Added to a defense that includes cornerback Brandon Flowers, young safety Eric Berry and fifth-round pick Sanders Commings (who can play cornerback or free safety), the Chiefs would appear set to field a secondary that should improve on last year's 13th-ranked pass defense.
That's not a bad thing to have in the same division as Peyton Manning.
Granted, the presence of Manning and the Denver Broncos, who were the AFC's top seed in 2012, make an AFC West title the longest of long shots.
However, this new and improved Kansas City team has a very good shot at making a run for a Wild Card spot.
Due in no small part to four games against the Oakland Raiders and San Diego Chargers, the Kansas City Chiefs have the fifth-easiest schedule in the NFL in 2013.

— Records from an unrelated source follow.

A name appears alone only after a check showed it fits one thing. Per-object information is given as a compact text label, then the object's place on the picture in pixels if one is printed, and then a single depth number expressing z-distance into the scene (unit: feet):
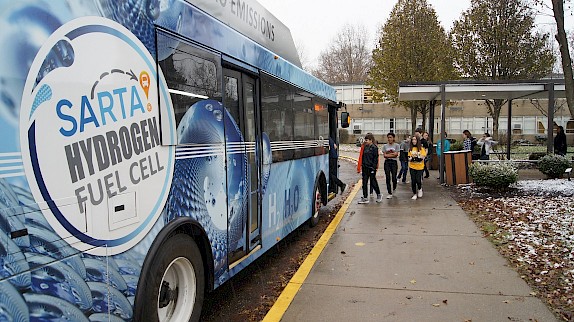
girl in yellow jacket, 35.50
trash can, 43.34
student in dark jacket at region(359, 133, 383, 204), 34.39
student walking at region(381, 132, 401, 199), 36.76
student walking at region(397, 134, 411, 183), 46.62
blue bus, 6.98
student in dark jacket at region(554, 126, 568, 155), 52.80
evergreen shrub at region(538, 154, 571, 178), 43.75
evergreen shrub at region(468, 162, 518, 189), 36.78
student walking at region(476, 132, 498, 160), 51.62
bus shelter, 44.65
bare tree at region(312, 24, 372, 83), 197.36
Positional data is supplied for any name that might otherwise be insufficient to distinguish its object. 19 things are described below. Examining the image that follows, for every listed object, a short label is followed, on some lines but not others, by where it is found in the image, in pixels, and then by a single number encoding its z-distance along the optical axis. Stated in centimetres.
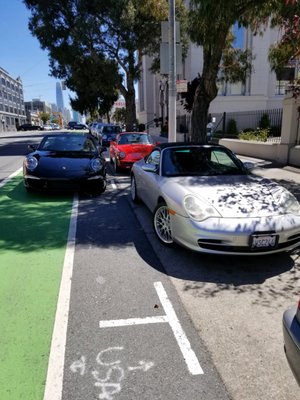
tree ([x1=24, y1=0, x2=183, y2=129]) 2203
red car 1135
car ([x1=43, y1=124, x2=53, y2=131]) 8461
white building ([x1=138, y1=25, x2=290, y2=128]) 2839
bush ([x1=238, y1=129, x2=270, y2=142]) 1582
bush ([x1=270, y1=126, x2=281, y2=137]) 2050
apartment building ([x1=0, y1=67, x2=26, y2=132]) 8575
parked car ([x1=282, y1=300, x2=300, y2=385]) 193
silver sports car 398
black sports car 752
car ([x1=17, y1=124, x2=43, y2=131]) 7975
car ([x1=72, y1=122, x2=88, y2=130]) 6794
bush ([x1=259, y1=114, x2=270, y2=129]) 2205
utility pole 1106
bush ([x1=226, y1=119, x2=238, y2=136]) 2227
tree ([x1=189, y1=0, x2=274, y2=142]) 730
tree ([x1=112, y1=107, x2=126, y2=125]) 6112
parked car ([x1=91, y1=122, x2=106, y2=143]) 2370
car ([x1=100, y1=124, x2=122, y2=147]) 2156
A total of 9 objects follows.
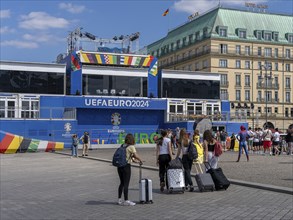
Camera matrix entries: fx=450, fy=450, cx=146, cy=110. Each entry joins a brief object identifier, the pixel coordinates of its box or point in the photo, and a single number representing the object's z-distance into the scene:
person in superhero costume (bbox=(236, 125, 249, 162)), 23.16
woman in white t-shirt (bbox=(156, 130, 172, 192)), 13.05
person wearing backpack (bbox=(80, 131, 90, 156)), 30.75
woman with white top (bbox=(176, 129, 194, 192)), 13.12
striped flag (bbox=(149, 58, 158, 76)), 45.28
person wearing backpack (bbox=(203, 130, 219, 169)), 13.69
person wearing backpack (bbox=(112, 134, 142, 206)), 10.79
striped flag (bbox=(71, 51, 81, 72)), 42.44
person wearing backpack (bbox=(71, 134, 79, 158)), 29.74
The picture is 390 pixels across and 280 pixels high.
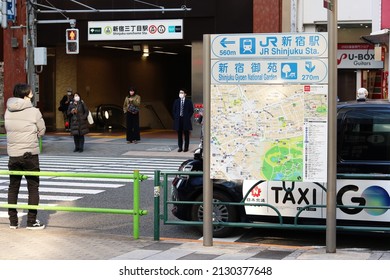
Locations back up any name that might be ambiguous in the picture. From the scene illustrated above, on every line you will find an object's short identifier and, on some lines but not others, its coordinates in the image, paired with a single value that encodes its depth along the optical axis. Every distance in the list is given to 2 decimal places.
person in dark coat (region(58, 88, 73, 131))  33.19
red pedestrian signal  26.55
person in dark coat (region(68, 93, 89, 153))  24.47
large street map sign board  8.82
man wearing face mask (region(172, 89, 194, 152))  24.67
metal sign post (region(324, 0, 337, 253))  8.66
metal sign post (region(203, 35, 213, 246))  9.16
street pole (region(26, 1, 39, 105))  25.98
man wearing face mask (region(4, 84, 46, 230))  10.59
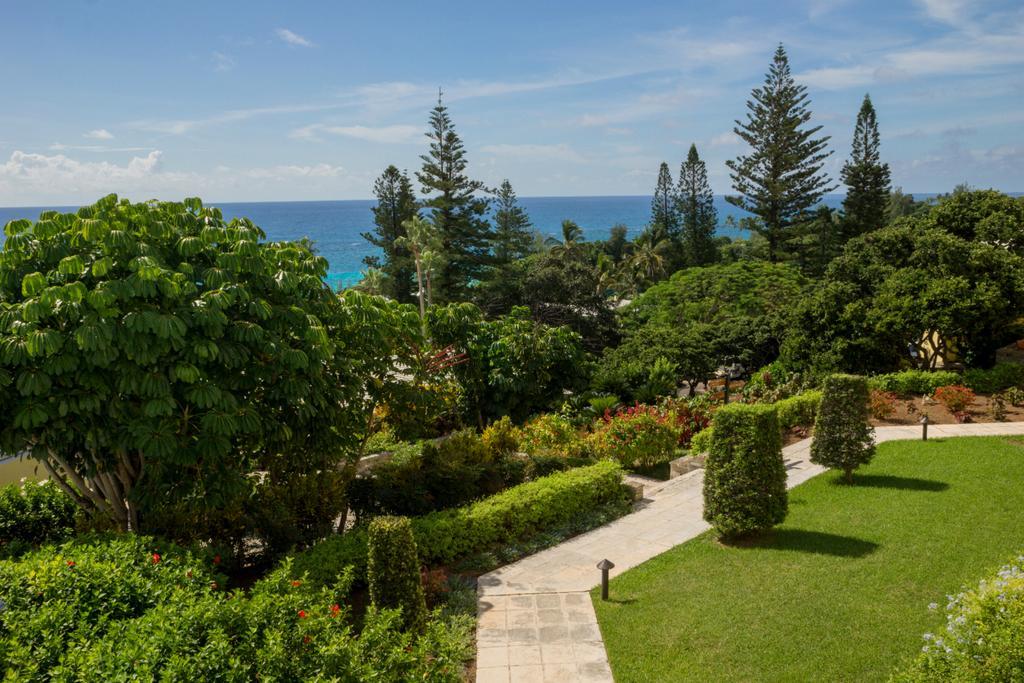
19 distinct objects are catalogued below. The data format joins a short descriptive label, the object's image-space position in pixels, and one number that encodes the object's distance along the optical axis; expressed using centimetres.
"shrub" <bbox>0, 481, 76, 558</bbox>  862
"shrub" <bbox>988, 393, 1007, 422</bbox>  1438
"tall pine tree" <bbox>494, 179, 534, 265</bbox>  4549
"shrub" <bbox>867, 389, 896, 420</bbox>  1455
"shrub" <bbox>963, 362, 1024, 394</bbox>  1630
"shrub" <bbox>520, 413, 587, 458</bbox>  1209
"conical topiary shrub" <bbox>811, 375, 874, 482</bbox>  1006
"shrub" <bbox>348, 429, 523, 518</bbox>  945
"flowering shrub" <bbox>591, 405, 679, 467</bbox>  1227
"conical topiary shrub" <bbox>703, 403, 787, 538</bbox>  819
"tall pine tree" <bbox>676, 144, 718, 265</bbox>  4809
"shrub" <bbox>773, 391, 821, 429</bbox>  1398
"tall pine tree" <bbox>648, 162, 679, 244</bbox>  5438
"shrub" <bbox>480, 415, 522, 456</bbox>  1161
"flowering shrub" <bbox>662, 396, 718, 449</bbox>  1420
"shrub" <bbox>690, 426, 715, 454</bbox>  1262
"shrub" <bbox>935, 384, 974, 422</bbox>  1473
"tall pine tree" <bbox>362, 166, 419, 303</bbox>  4081
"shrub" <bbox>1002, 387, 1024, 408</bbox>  1525
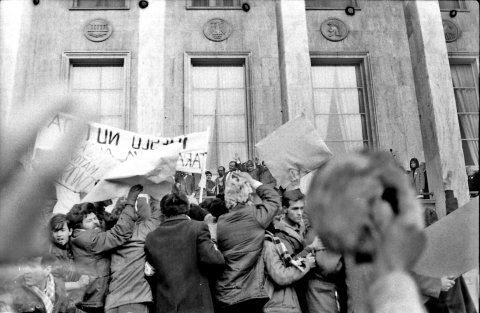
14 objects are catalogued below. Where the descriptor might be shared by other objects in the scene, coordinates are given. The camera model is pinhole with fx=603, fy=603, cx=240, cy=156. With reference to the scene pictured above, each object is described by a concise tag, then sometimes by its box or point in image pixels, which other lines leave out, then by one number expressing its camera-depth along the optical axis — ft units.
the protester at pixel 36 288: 4.09
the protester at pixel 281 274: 17.48
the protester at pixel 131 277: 18.08
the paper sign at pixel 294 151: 25.46
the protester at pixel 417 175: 44.75
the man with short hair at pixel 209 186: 41.24
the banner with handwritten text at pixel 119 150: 22.24
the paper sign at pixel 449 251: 8.12
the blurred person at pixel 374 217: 3.87
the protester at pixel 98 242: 18.01
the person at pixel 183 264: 16.94
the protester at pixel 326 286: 17.31
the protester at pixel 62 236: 16.27
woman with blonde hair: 17.56
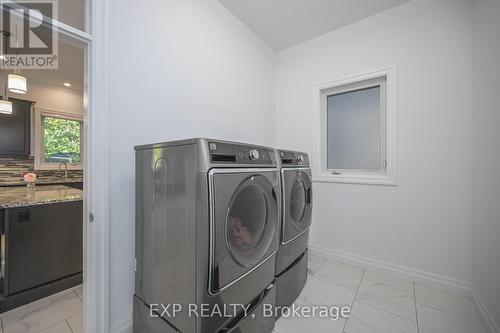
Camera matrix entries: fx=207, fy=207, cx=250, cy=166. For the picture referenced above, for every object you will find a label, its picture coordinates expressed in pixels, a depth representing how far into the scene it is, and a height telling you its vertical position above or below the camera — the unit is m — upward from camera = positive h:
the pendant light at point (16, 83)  2.12 +0.88
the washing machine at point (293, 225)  1.49 -0.47
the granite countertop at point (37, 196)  1.67 -0.27
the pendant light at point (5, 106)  2.66 +0.79
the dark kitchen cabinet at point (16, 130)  3.16 +0.58
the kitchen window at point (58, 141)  3.67 +0.50
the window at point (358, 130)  2.10 +0.42
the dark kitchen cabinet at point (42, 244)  1.63 -0.66
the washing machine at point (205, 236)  0.91 -0.36
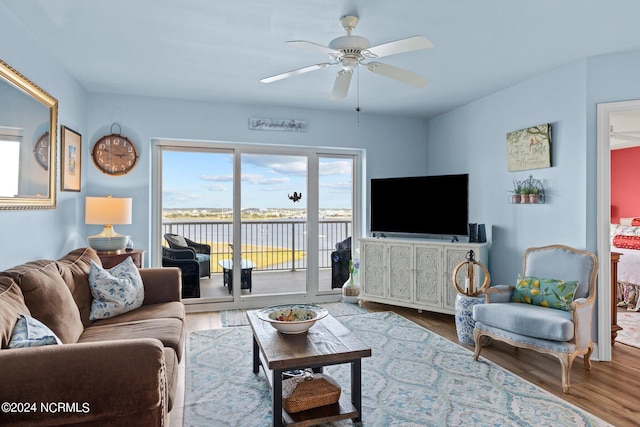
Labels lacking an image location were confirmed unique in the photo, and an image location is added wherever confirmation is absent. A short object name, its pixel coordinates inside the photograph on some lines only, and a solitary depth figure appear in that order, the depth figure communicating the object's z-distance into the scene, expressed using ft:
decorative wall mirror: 7.50
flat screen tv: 13.93
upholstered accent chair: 8.59
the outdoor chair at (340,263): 16.87
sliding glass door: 14.87
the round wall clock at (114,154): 13.24
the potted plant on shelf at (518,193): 12.04
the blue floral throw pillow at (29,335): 5.13
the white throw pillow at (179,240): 14.78
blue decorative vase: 11.15
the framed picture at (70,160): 10.79
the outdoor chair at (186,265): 14.73
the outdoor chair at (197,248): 14.78
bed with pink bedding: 14.74
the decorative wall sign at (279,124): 14.97
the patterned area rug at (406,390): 7.27
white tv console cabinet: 13.51
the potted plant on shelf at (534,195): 11.57
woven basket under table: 6.84
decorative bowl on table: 7.46
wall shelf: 11.59
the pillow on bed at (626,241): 17.48
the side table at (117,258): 11.23
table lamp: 11.43
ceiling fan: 7.10
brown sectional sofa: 4.48
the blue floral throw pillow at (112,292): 8.68
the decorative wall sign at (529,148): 11.39
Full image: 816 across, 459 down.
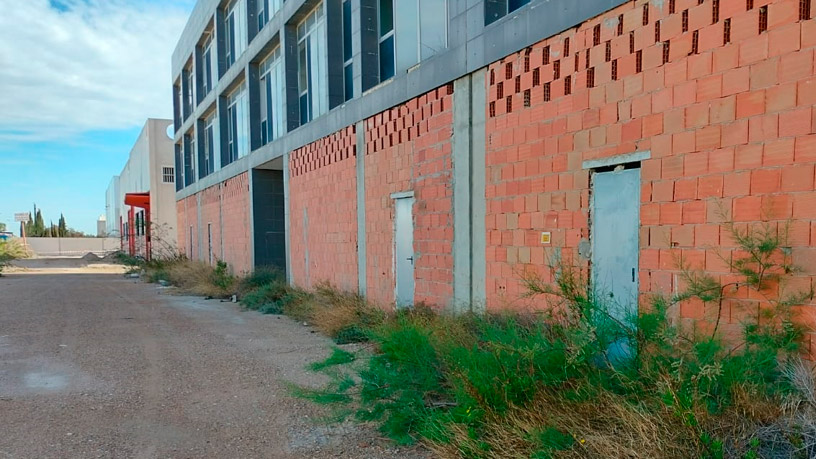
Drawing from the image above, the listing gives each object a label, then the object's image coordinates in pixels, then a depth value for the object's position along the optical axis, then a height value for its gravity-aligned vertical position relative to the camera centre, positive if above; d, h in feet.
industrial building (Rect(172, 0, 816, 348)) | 14.01 +2.79
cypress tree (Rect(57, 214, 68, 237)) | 271.61 -3.22
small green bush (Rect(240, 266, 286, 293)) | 50.67 -5.33
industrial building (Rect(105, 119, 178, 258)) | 115.14 +5.98
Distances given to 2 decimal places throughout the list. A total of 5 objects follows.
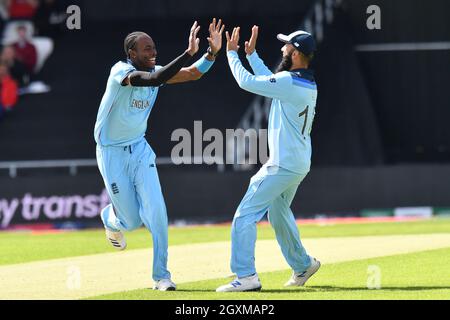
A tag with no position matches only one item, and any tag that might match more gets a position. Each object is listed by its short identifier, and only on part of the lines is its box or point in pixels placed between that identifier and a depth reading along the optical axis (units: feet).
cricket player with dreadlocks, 38.50
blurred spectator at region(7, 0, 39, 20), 100.17
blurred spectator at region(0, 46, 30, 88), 95.50
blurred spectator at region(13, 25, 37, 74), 96.32
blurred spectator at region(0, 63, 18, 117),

Their opponents have a combined winning percentage of .473 according to ESPN. The schedule includes an opening day away date with the woeful Jacksonville Jaguars, as well as very winnable games against the Tennessee Titans, Cleveland Browns, and Buffalo Bills.
How many games will the Kansas City Chiefs win in 2013?
It's not all easy sailing, and a three-game stretch against the NFC East from Weeks 2-4 may well define their season. However, if Kansas City can emerge from the first quarter of the season at 2-2, then it's not hard to see this team winning nine games in 2013, just as Bleacher Report AFC West Lead Writer Christopher Hansen forecasted last month.
In fact, all it would take is a favorable break or two for the Chiefs to hit 10 wins. It's really not a stretch at all.
That would put the Chiefs in the thick of the playoff chase, and while there's a ton of football to be played between now and season's end, this is the time for optimism.
For fans in Kansas City, there's ample reason to be optimistic. If the team can avoid a major injury, the improvements to to the roster and coaching staff and a favorable schedule set up nicely for a playoff run.
That run will culminate in the Chiefs advancing to the playoffs for the first time since 2010, showing for the second consecutive season that turnarounds in today's NFL can happen on a dime.